Il avait 96 ans. Avec Mario Monicelli, disparu lui aussi au même âge mais il y a bientôt dix ans, il faisait parti de ces cinéastes italiens ayant embrassé plusieurs pans de l’histoire du cinéma et permis à l’Italie de régner sur le monde pendant plusieurs décennies, du néoréalisme (1945-1955) jusqu’aux années 70-80.

Ancien assistant et amant de Luchino Visconti au début des années 50, c’est par le biais de cette rupture artistique et amoureuse que sa carrière se lança. Passionné de théâtre, déjà metteur en scène de pièces dès son adolescence, l’homme introduira ce goût de la dramaturgie et de l’opératique dans la filmographie qu’il se construira.

L’une de ses œuvres les plus célèbres est sa version de Roméo et Juliette, en 1968 dont le lyrisme est transcendé par l’inoubliable thème composé par Nino Rota, fameux musicien qui écrira également la musique du Parrain quelques années plus tard. Romanesque car emmené par deux jeunes comédiens qui débutaient alors sur le grand écran, n’hésitant pas à se dénuder devant la caméra mais aussi particulièrement violente, Zeffirelli filmant de nombreuses joutes dont les armes blanches transperçaient les costumes criards et d’où giclaient des gerbes de sang trop colorées.

Moins connu mais probablement le morceau le plus important de sa carrière, son film fleuve sur la vie du Christ, Jésus de Nazareth sort en 1977, dans des versions cinéma déjà tronquées et par la suite découpé en plusieurs parties tel un téléfilm lorsqu’il sera diffusé à la télévision italienne. Une évocation scrupuleuse de la vie de Jésus, d’une durée totale dépassant les 6h, mais considérée aujourd’hui encore comme la plus fidèle et la plus respectueuse par de nombreux spectateurs. Elle est aussi dotée d’une puissance émotionnelle très forte.
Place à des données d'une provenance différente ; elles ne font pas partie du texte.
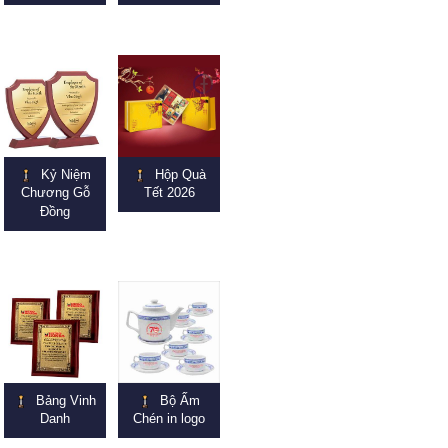
Kỷ Niệm
Hộp Quà
Chương Gỗ
Tết 2026
Đồng
Bảng Vinh
Bộ Ấm
Danh
Chén in logo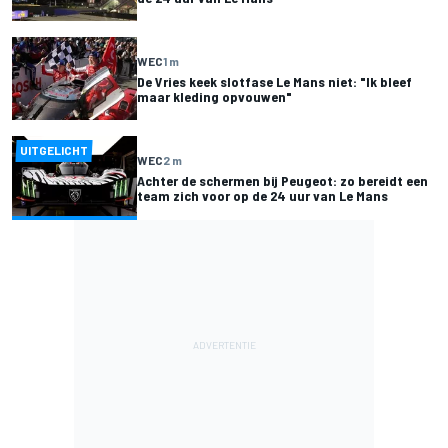
WEC
1 m
De Vries keek slotfase Le Mans niet: "Ik bleef
maar kleding opvouwen"
UITGELICHT
WEC
2 m
Achter de schermen bij Peugeot: zo bereidt een
team zich voor op de 24 uur van Le Mans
Quand il ne filme pas une pièce d’opéra ou une biographie, il reste sur le flamboyant thème de la passion amoureuse entre deux êtres et s’offre une « pause » avec Le Champion en 1979 dans lequel il dirige Jon Voigt et Faye Dunaway dans le monde de la boxe.

Il réalise en 1990 ce qui est sans doute la version la plus sombre et la plus dépressive de Hamlet, joué par Mel Gibson et accompagné par le score musical déconcertant et difficile à appréhender d’Ennio Morricone. L’un des nombreux exemples illustrant que le célèbre compositeur Italien est avant tout un expérimentateur de la musique.

Franco Zeffirelli nous quitte ce 15 Juin 2019, dans un silence qui n’interpellera personne, le moteur de ses caméras s’étant éteint il y a plus de 17 ans.